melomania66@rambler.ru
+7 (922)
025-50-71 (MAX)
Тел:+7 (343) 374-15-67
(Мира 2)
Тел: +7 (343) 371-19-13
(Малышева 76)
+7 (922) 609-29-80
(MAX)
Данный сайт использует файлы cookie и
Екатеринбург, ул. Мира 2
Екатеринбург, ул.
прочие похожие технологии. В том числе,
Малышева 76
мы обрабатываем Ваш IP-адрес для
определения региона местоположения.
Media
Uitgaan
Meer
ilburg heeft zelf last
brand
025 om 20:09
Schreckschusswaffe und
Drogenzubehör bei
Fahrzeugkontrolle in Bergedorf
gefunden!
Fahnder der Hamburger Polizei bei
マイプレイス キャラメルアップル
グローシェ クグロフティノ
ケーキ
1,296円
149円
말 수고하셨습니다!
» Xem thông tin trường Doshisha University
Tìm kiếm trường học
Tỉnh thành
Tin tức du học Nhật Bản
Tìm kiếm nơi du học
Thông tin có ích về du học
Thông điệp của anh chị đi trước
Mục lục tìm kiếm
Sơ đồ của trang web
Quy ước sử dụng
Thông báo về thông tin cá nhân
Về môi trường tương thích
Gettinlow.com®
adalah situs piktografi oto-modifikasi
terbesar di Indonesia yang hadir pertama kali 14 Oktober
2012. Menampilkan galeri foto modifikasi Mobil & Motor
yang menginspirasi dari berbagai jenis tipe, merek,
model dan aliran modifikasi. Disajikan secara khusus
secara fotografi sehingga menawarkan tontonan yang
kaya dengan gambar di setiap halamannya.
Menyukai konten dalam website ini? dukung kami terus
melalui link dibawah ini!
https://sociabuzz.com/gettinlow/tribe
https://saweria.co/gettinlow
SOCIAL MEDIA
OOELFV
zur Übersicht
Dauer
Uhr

..............................

> **PROBLEM REQUIREMENTS**
Give back the whole listing exactly as it reads.

> **RESULT OF THIS TASK**
melomania66@rambler.ru
+7 (922)
025-50-71 (MAX)
Тел:+7 (343) 374-15-67
(Мира 2)
Тел: +7 (343) 371-19-13
(Малышева 76)
+7 (922) 609-29-80
(MAX)
Данный сайт использует файлы cookie и
Екатеринбург, ул. Мира 2
Екатеринбург, ул.
прочие похожие технологии. В том числе,
Малышева 76
мы обрабатываем Ваш IP-адрес для
определения региона местоположения.
Media
Uitgaan
Meer
ilburg heeft zelf last
brand
025 om 20:09
Schreckschusswaffe und
Drogenzubehör bei
Fahrzeugkontrolle in Bergedorf
gefunden!
Fahnder der Hamburger Polizei bei
マイプレイス キャラメルアップル
グローシェ クグロフティノ
ケーキ
1,296円
149円
말 수고하셨습니다!
» Xem thông tin trường Doshisha University
Tìm kiếm trường học
Tỉnh thành
Tin tức du học Nhật Bản
Tìm kiếm nơi du học
Thông tin có ích về du học
Thông điệp của anh chị đi trước
Mục lục tìm kiếm
Sơ đồ của trang web
Quy ước sử dụng
Thông báo về thông tin cá nhân
Về môi trường tương thích
Gettinlow.com®
adalah situs piktografi oto-modifikasi
terbesar di Indonesia yang hadir pertama kali 14 Oktober
2012. Menampilkan galeri foto modifikasi Mobil & Motor
yang menginspirasi dari berbagai jenis tipe, merek,
model dan aliran modifikasi. Disajikan secara khusus
secara fotografi sehingga menawarkan tontonan yang
kaya dengan gambar di setiap halamannya.
Menyukai konten dalam website ini? dukung kami terus
melalui link dibawah ini!
https://sociabuzz.com/gettinlow/tribe
https://saweria.co/gettinlow
SOCIAL MEDIA
OOELFV
zur Übersicht
Dauer
Uhr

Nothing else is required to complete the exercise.